С этими словами Чугунный кое-как поднялся со скамьи, а затем, проваливаясь и кособочась на ходу, заспешил к автоматам с газировкой, что сплоченной шеренгой стояли на выходе из сада. Возвратился Володя с двумя гранеными стаканами, вставленными один в другой. Нес он их до скамейки Мценского тайком, пряча под затхлой курточкой, при этом воровато озирался по сторонам.
— Держи, — протянул Мценскому нижний стакан. В верхнем стакане плескалось немного подсиропленной желтой газировки. — Для запива, — пояснил Чугунный.
— Нет, нет, что ты, Володя?! — отпрянул Мценский, скользнув по скамье юзом и вывозив пальто в птичьей известке. — С этим покончено раз и… От одного вида душа вспотела! Так что и не предлагай. Иначе уйду сейчас же.
Чугунный молча отвинтил белую пластмассовую пробку, поддел ногтем из горлышка страхующую пластиковую затычку, начал вытряхивать из синего флакона в порожний стакан запашистую жидкость.
— Пей! — протянул Чугунный Мценскому.
— И не подумаю.
— А я говорю — пей! — раскорячил Володя в бесноватой гримасе дышащий жарким, гнилым нутром рот. — Гада угощают, а он нос воротит. Пей, грю… педагог, пала!
— А я вот милицию позову.
— Не позовешь: заметут вместе со мной. Пей, грю, если свобода дорога!
— Понимаешь…
— Не понимаю! Пей, пас-с-ску-уда!
— Да не злись ты на меня, Володя… Не стану я пить.
— Пе-ей! — зазвенел Чугунный, истерически истончив голос до свистящего фальцета. — Не будешь пить — оболью гада и подожгу! Не вер-ришь?!

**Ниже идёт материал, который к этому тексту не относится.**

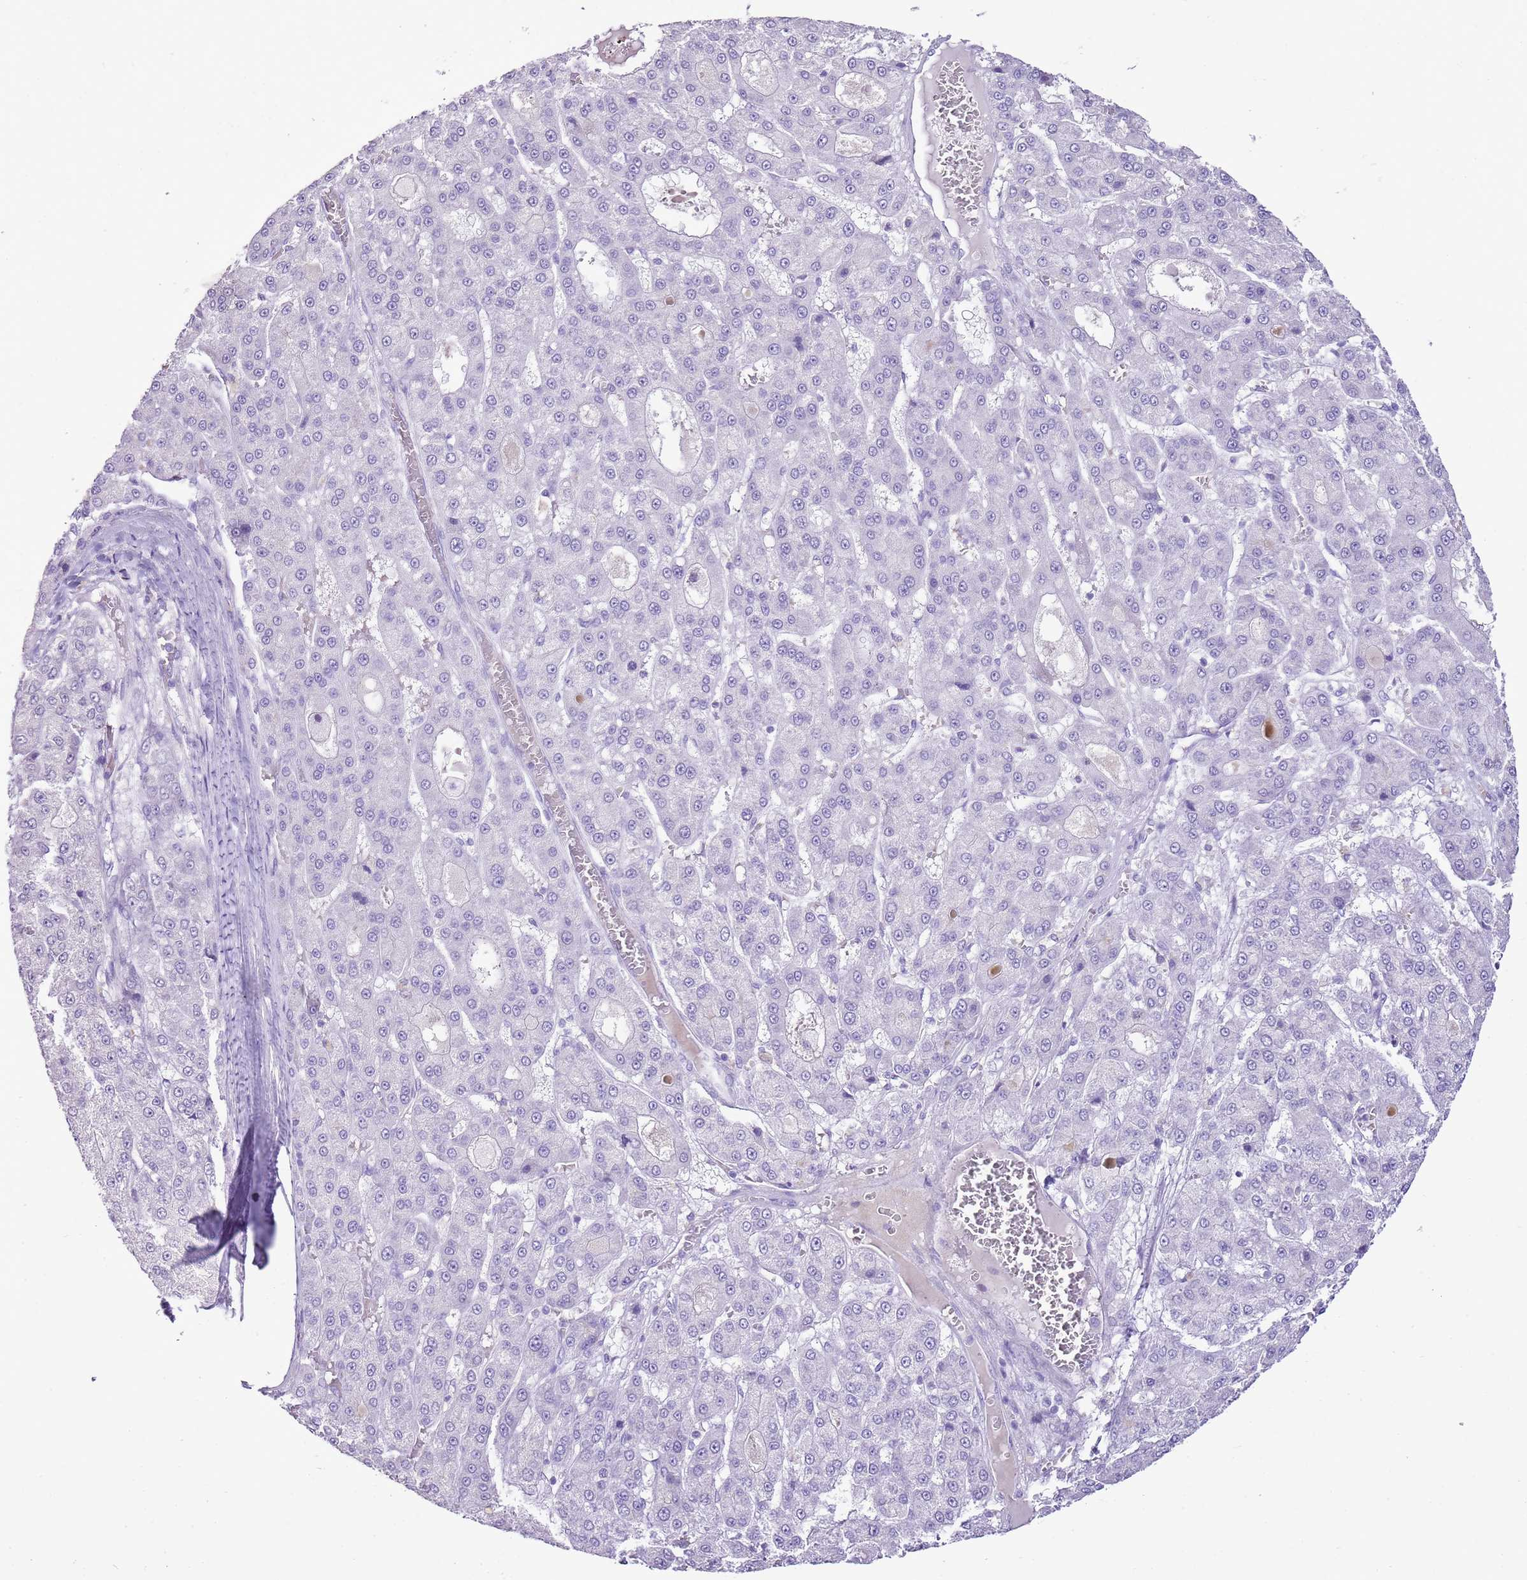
{"staining": {"intensity": "negative", "quantity": "none", "location": "none"}, "tissue": "liver cancer", "cell_type": "Tumor cells", "image_type": "cancer", "snomed": [{"axis": "morphology", "description": "Carcinoma, Hepatocellular, NOS"}, {"axis": "topography", "description": "Liver"}], "caption": "This micrograph is of hepatocellular carcinoma (liver) stained with immunohistochemistry (IHC) to label a protein in brown with the nuclei are counter-stained blue. There is no staining in tumor cells.", "gene": "XPO7", "patient": {"sex": "male", "age": 70}}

На ближайших скамейках забеспокоились старички и старушки. Птицы, кружившие над деревьями и отдыхавшие на ветвях, заслышав пронзительный вопль, снялись и, дав круг над оглашенным садом, перелетели на старые молчаливые липы Большого проспекта.
Милиционера Мценский заприметил еще издали, когда тот, поскрипывая песком, передвигался по одной из дорожек сада, и вдруг, заслышав истошное Володино «Пей!», — заметался, завертел головой, прицеливаясь взглядом к их скамейке.
Мценский наблюдал приближение милиционера завороженно, будто парализованная страхом мышь, оцепеневшая у входа в змеиную пасть.
Пришлось лихорадочно вспоминать подходящие к случаю слова, и лучше — ласковые, вкрадчивые. Главное — не лезть в бутылку. Милиционерам нравится, когда с ними — вежливо. Мценский догадывался, что придется не столько оправдываться и защищаться, сколько расплачиваться. Денег у него в наличии имелось на все про все красная десятка, которую в момент расставания в больничном вестибюле одолжил ему до лучших времен Геннадий Авдеевич, добрая душа. Начинать новую жизнь с конфликта не хотелось. Подставлять под удар одного Володю Чугунного, откреститься от него напрочь — тоже как бы несправедливо будет: на одной скамье сидят, одним воздухом дышат. Прежде-то, до болезни, он и глазом не моргнул бы — отрекся от парфюмерщика! Апостол Петр Христа предал, причем трижды подряд. А ведь знали друг друга прекрасно, не шапочное, как у них с Чугунным, было знакомство.